One woman was killed and another 19 were injured when a car drove through a group counter-protesting a rally called Unite the Right organized by alt-right groups and white nationalists in Charlottesville Saturday.

Protesters and counter-protesters had clashed the night before at the base of a statue of Confederate General Robert E. Lee in the city’s Emancipation Park.

Two Virginia State police officers monitoring the situation died in a helicopter crash.

Outside Victoria Park Wednesday night, rally-goers held signs, sang songs of inclusivity, and cheered speakers who condemned the violence and actions of the Unite the Right protestors.

Virginian Didi Pinto held a sign saying Virginia Is For Lovers, the state’s travel slogan.

“We fought too hard and have made too much progress to be going this quickly backwards. It’s scary to see,” said.

Others held signs with messages of acceptance.

There were no counter-protesters at Wednesday’s rally. London police patrolled the event to ensure public safety.

“It was a good happy crowd full of support. It’s wonderful,” Goldsmith said.

“It will be different on the 26th (of August).”

That’s when Pegida Canada London, also known as Patriots of Canada Against the Islamization of the West, plans a noon-hour rally at London city hall.

Goldsmith told the Victoria Park crowd Wednesday that organizers plan their own rally to counter the Pegida gathering.

The data:
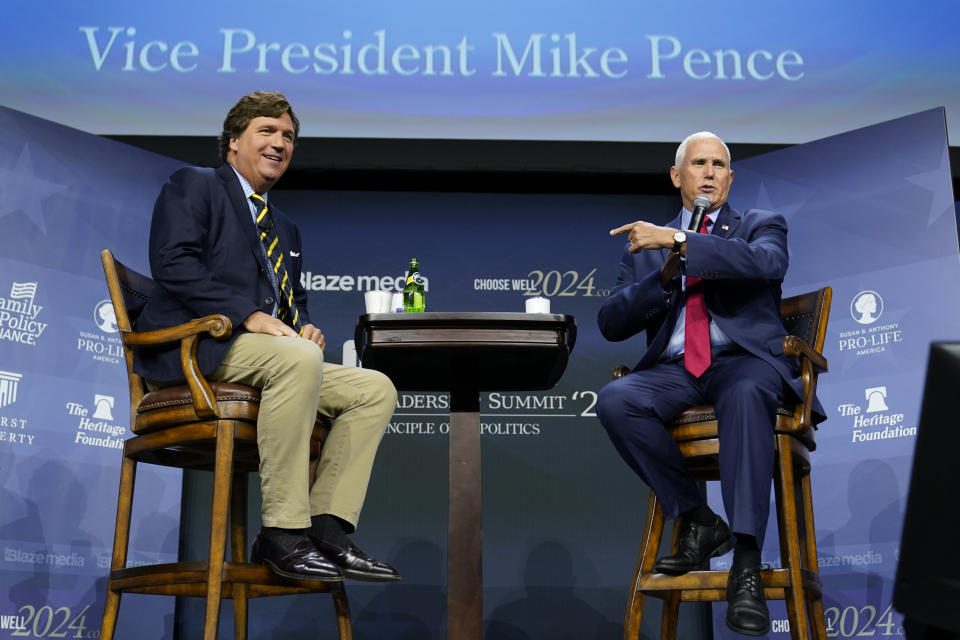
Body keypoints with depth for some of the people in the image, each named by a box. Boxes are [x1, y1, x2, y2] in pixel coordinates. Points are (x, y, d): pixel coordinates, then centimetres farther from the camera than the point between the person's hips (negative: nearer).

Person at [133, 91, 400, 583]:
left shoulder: (285, 228, 30)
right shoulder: (193, 186, 7)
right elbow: (172, 262, -10)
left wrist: (305, 326, 3)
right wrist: (248, 315, -20)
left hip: (281, 356, 8)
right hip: (196, 348, -8)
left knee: (376, 388, -8)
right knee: (298, 358, -36)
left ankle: (326, 526, -16)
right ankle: (283, 533, -30)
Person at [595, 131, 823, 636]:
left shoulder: (760, 225, 15)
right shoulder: (645, 244, 20)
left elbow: (768, 262, -12)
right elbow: (611, 323, 9)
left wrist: (678, 241, -17)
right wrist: (665, 274, -7)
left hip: (744, 361, -2)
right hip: (673, 370, 3)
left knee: (747, 395, -39)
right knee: (614, 400, -29)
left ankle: (746, 565, -40)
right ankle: (696, 519, -14)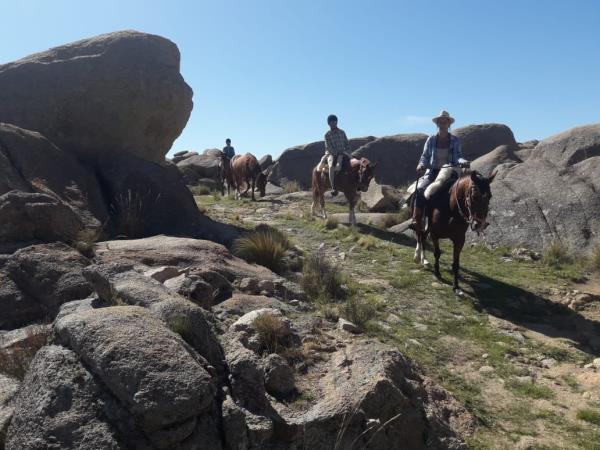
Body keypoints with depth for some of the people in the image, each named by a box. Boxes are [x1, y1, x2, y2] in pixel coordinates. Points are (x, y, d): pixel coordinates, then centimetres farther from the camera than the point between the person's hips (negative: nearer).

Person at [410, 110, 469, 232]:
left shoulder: (455, 140, 9)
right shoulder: (431, 140, 8)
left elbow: (458, 156, 4)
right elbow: (425, 156, 7)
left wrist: (463, 162, -19)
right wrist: (421, 165, -15)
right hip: (432, 172, -1)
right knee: (421, 189, -29)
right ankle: (417, 222, -30)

Task directions: Summarize the news excerpt in two sentences.

Answer section: A car drove through a group counter-protesting the Unite the Right rally in Charlottesville, killing one woman and injuring 19 others, and two Virginia State police officers monitoring the situation died in a helicopter crash. Outside Victoria Park on Wednesday night, rally-goers cheered speakers who condemned the violence, and organizers plan their own rally to counter a Pegida Canada London gathering at London city hall on August 26.